EXCERPT PROVIDED:
** start **

BAJAJ ALLIANZ GENERAL INSURANCE COMPANY LIMITED Vs. M/S. SAGAR TOUR AND TRAVELS AND ANOTHER
LAWS(P&H)-2011-8-121
HIGH COURT OF PUNJAB AND HARYANA
Decided on August 11,2011

BAJAJ ALLIANZ GENERAL INSURANCE COMPANY LIMITED Appellant
VERSUS
Sagar Tour And Travels Respondents

JUDGEMENT

- (1.) The writ petition challenges the award passed by the Permanent Lok Adalat for a claim arising out of a term of the policy that enabled the insured to make a claim for loss of vehicle by theft. The principal ground of attack on the award of the Permanent Lok Adalat was that on the admitted case, the insured had left the keys in the car itself and he had contributed to the loss and therefore, committed a breach of terms of the policy. The award passed by the Permanent Lok Adalat made a deduction of 25% from the assured amount payable to the insured for contributing to the loss. The challenge in the writ petition is that no part of the insured amount could have been awarded to the insured. Learned counsel appearing for the insurance company places reliance on Clause 5 of the insurance company that reads thus:The insured shall take all reasonable steps to safeguard the vehicle insured from loss or damage and to maintain it in efficient condition and the Company shall have at all times free and full access to examine the vehicle insured or any part thereof or any driver or employee of the insured. In the event of any accident or breakdown, the vehicle insured shall not be left unattended without proper precautions being taken to prevent further damage or loss and if the vehicle insured be driven before the necessary repairs are effected, any extension of the damage or any further damage to the vehicle shall be entirely at the insured's own risk.

** end **

EXERCISE:
Reproduce the court judgment on the vehicle theft insurance claim word for word, from its title line through the end of the quoted policy clause.

STORED DATA:
** start **

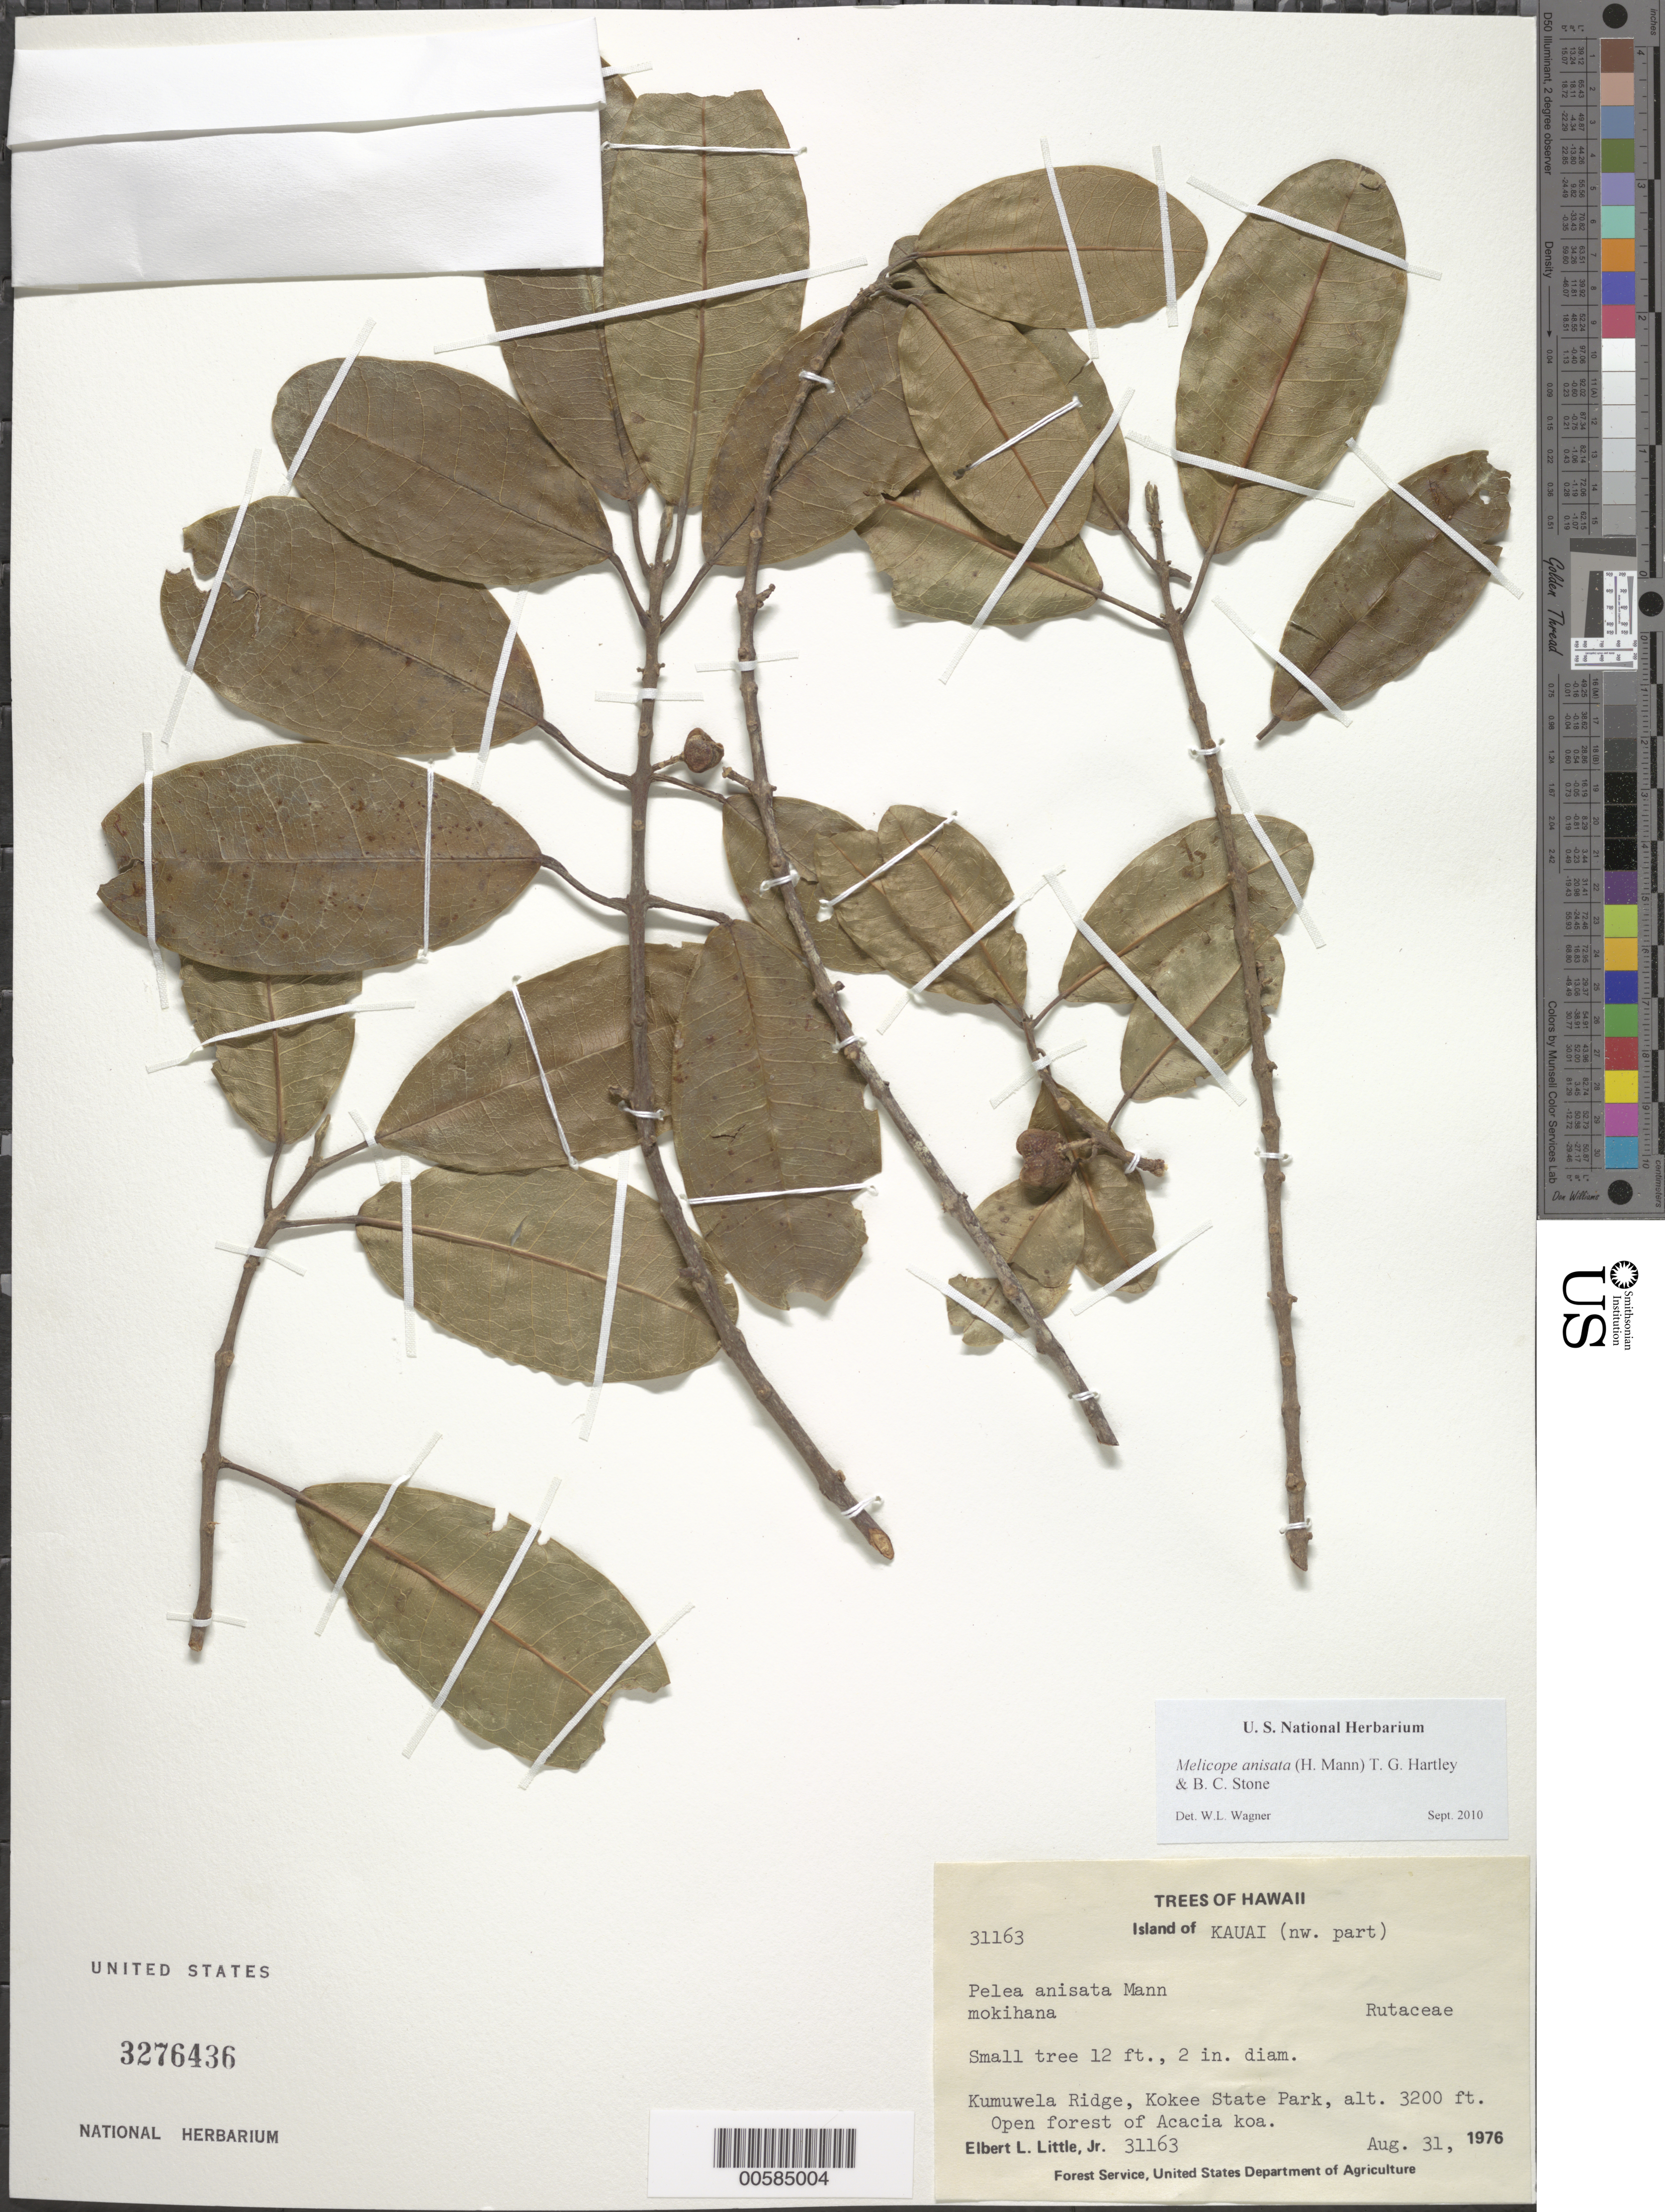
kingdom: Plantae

** end **
** start **

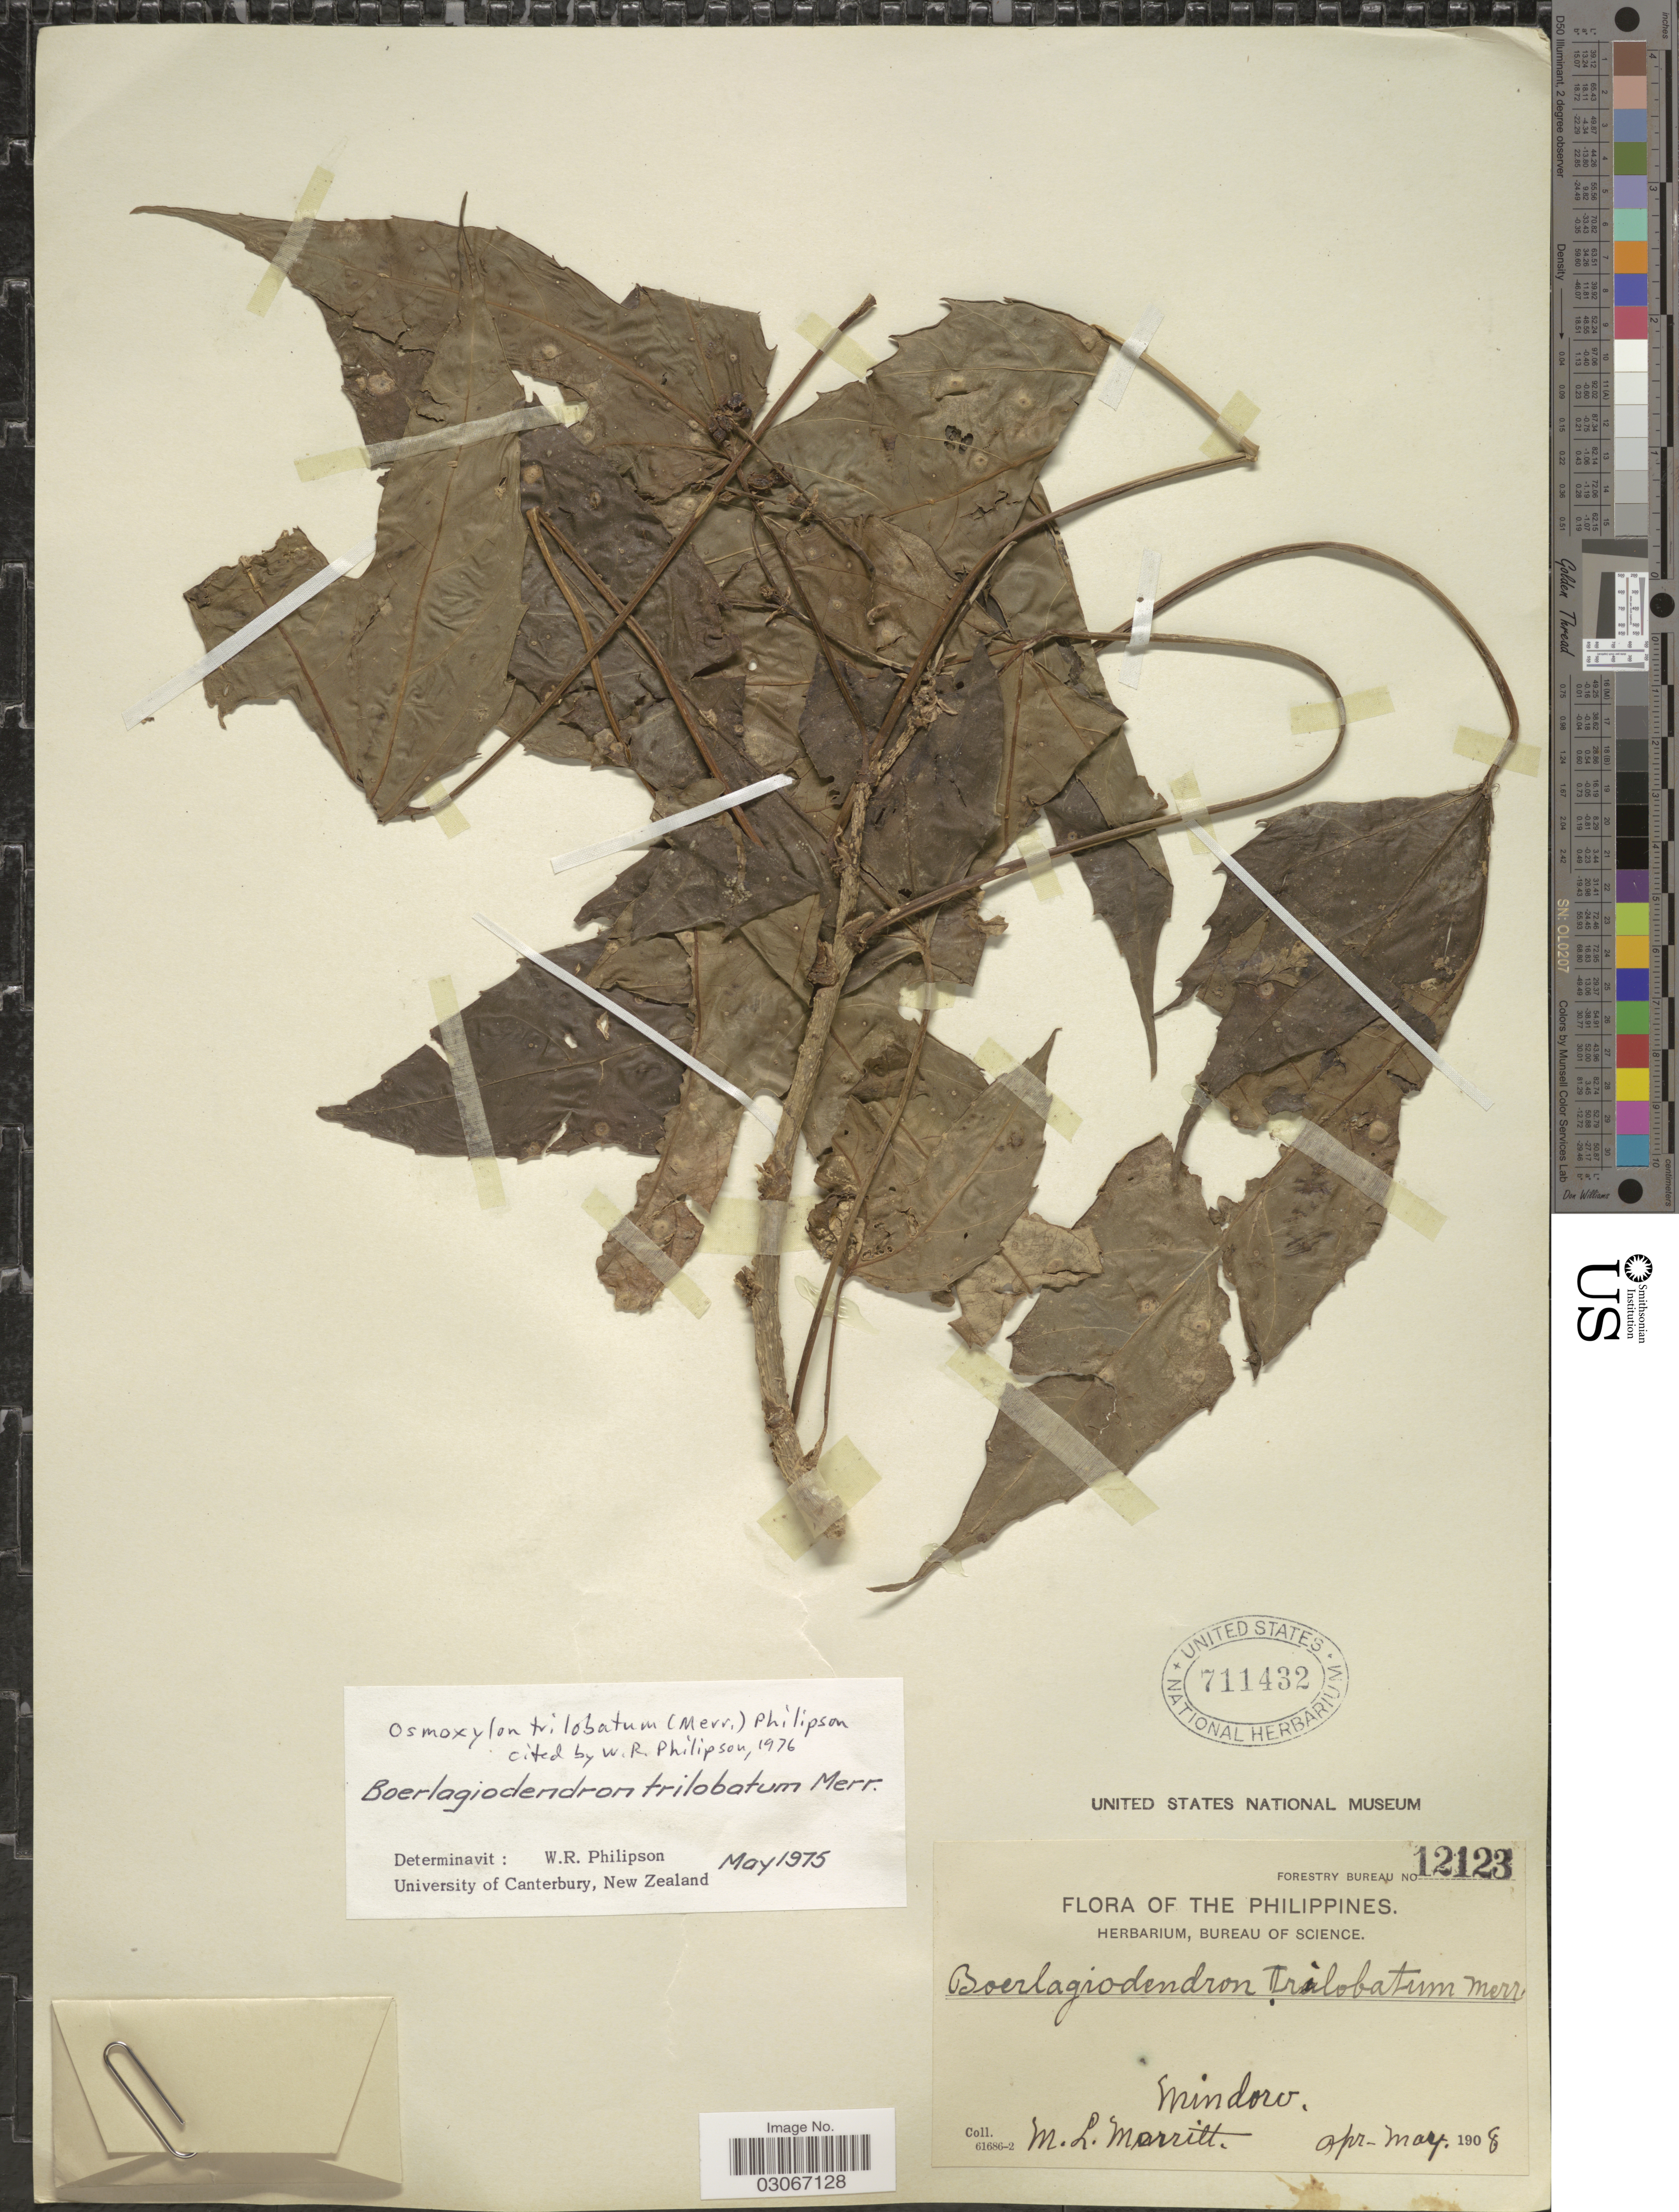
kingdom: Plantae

** end **

WORKED SOLUTION:
BAJAJ ALLIANZ GENERAL INSURANCE COMPANY LIMITED Vs. M/S. SAGAR TOUR AND TRAVELS AND ANOTHER
LAWS(P&H)-2011-8-121
HIGH COURT OF PUNJAB AND HARYANA
Decided on August 11,2011

BAJAJ ALLIANZ GENERAL INSURANCE COMPANY LIMITED Appellant
VERSUS
Sagar Tour And Travels Respondents

JUDGEMENT

- (1.) The writ petition challenges the award passed by the Permanent Lok Adalat for a claim arising out of a term of the policy that enabled the insured to make a claim for loss of vehicle by theft. The principal ground of attack on the award of the Permanent Lok Adalat was that on the admitted case, the insured had left the keys in the car itself and he had contributed to the loss and therefore, committed a breach of terms of the policy. The award passed by the Permanent Lok Adalat made a deduction of 25% from the assured amount payable to the insured for contributing to the loss. The challenge in the writ petition is that no part of the insured amount could have been awarded to the insured. Learned counsel appearing for the insurance company places reliance on Clause 5 of the insurance company that reads thus:The insured shall take all reasonable steps to safeguard the vehicle insured from loss or damage and to maintain it in efficient condition and the Company shall have at all times free and full access to examine the vehicle insured or any part thereof or any driver or employee of the insured. In the event of any accident or breakdown, the vehicle insured shall not be left unattended without proper precautions being taken to prevent further damage or loss and if the vehicle insured be driven before the necessary repairs are effected, any extension of the damage or any further damage to the vehicle shall be entirely at the insured's own risk.